So, here it is, Day One. And what did I decide to purge? Clothes, of course. Honestly, the purging thing is kind of addictive, but you must be careful that you don’t get on such a roll that you start giving away things that you might need (want). I’ve learned this lesson before, and my mother used to chide me for being too “eager to evict.” So I am going to be careful and particular with what goes into my 30-things-a-day pile. Especially particular.
I’m bothered by the idea that we’re giving away clothes that people in developing countries are paying for. My friend Brian did make some good points in the comments section of last week’s post, but I still tried to choose clothing that won’t add to the giant cubes that are making their way to Latin America and Africa. I really want to concentrate on what we (as developed countries) can do to encourage and sustain growth in the market sector of these (developing) countries. That seems fair, right?
But not easy.
I chose 30 pieces of clothing that were good quality and that I hope will be enjoyed by someone else. But here is what I realized as I purged: I must give careful thought to what I purchase at the outset, so that I avoid the cycle of buying cheap sale items on a whim that I don’t really care to keep. This is my problem, and maybe it’s yours. Ladies, do you shop at Target and find great deals you simply can’t pass up? Do you buy several of one type of clothing in various colors because it fits? Do you hit the sale racks at 80 percent off and not even try on the clothes because they are such a bargain? If so, chances are those clothes rarely stay in your closet longer than a year. Or if they do, you don’t wear them because you didn’t give your purchase careful thought and consideration. Do you know where your clothes were made? Some countries have lousy labor practices and the person who stitched your adorable tunic might work 14 hour days with conditions you wouldn’t wish on your worst enemy.
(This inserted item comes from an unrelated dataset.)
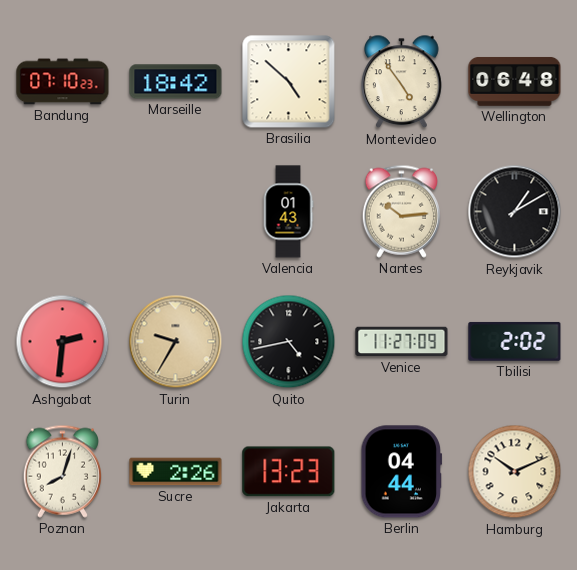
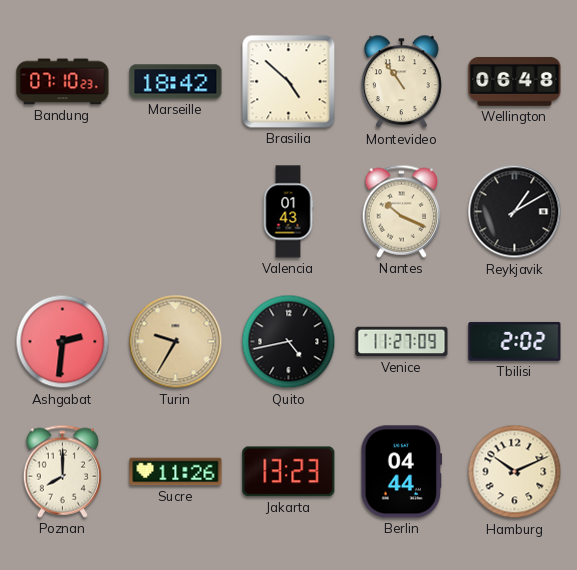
Montevideo: 4:54 -> 10:54
Nantes: 10:14 -> 10:19
Poznan: 8:03 -> 8:00
Sucre: 2:26 -> 11:26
So while I am committed to purging my clothes and getting educated about where they end up, I’m also going to make a promise to myself that I will stop being ignorant about the process of purchasing clothes. I will find manufacturing companies that treat their employees well, and I will start by spending some time on the Free2Work website.
But as long as I still have this closet full of clothing, I will continue to purge. Maybe great stories like this one will come out it: Last week, we lost one of our seamstress apprentices in our ACEF Women’s Sustainability Program, and we needed to replace her with another apprentice so that we didn’t interrupt sponsorship. Unfortunately, we needed $100 to pay for the new apprentice’s entry fee. This all transpired on Friday morning, the same day I took my two overstuffed bags of donated clothing to a good home. The good folks who sort clothing there were going through the donations, and they came across a pair of jeans that was in one of my bags. I was volunteering there on Friday, and one of them came out holding up my jeans.
“Are these yours?” Jonalyn asked.
“Yes,” I answered.
“Guess what we found in them?” she asked, and held up what was in the back pocket.
Two $50 bills.
Folks, this does not happen to me. I almost never find a stray dollar in any of my pockets because I am cheap, cheap, cheap. And so $100 in a pocket of my jeans simply does not compute. But this morning it made perfect sense. And if I had not been doing that pesky book study, I would have never cleaned out my closet. And because those jeans are a size I will not wear again, I would have never had occasion to look in the pocket.
And now, Francisca, our new apprentice in Ghana, has started her apprenticeship and is on her way to a new life. By the way, she is 17, has lost both her parents, and lives in a one-room dwelling with her grandmother and five siblings. I think she needed that mysterious $100 way more than I did.
So I’m thinking that there is a lesson here. has something to teach me as my friends and I work our way through this study: Give it the crap away. You’ll be fine without it.
Well, I’m not going to purge it all, but I am unloading 30 items a day for one week. And I’m expecting more great stories as I continue to unload my excess.